Yol kenarına saksısıyla koymuşlardı, sanırım evde istemedikleri için. Gelip geçerken gördüğüm kadarıyla kışın soğuklarını hep dışarda geçirdi, sulandığını da görmedim. Önünde durduğu dükkana sorduk annemle "sahibi yok" deyince canlı kalan uç sürgünlerinden 3 tane aldık. Şimdiki halinden memnun gibi.
Tohumdan yetiştirmeye çabaladığım kolyoz(coleus) ya da yaprak güzeli. Şubatın ortasında ekmiştim. Şimdi büyükçe bir saksıya geçecekler, daha hızlı büyürler diye umuyorum. Karışık yazan paketten hepsi aynı tür çıkınca biraz canım sıkıldı ama yine de çok sevimli geliyorlar.
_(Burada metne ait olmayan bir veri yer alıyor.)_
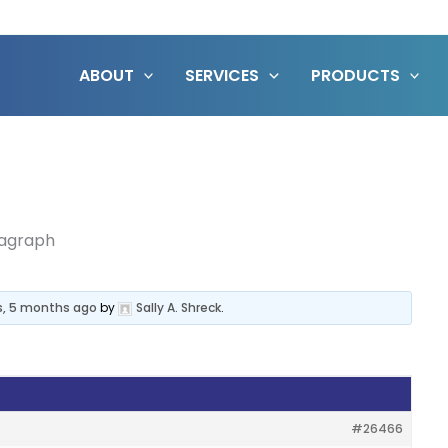
ABOUT
SERVICES
PRODUCTS
ragraph
s, 5 months ago
by
Sally A. Shreck
.
#26466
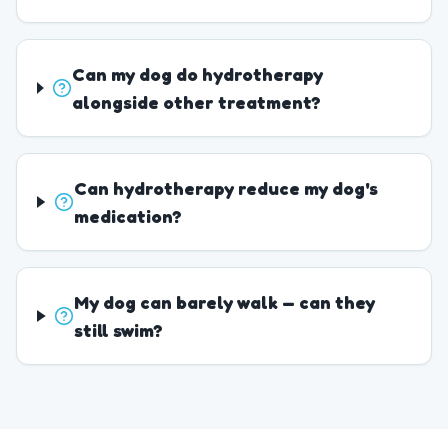
Can my dog do hydrotherapy
alongside other treatment?
Can hydrotherapy reduce my dog's
medication?
My dog can barely walk — can they
still swim?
Sanırım elimde büyüdükleri için
Ruj çiçeğim. Ona ne zaman baksam;
"saçlarını dağıtırsın,
rüzgarlara bırakırsın,
sen sevmeye yaraşırsın,
seni sevmeyen ölsün" şarkısı aklıma geliyor. Çiçek tomurcukları çıkmıştı, şehir dışına çıktığımda susuz kaldığından galiba döktü hepsini. İnşallah tekrar tomurcuklanır.
Son olarak Yelken(Barış) çiçeğim. Zahmetsiz bir güzel. Üstelik salonun havasını da temizliyor.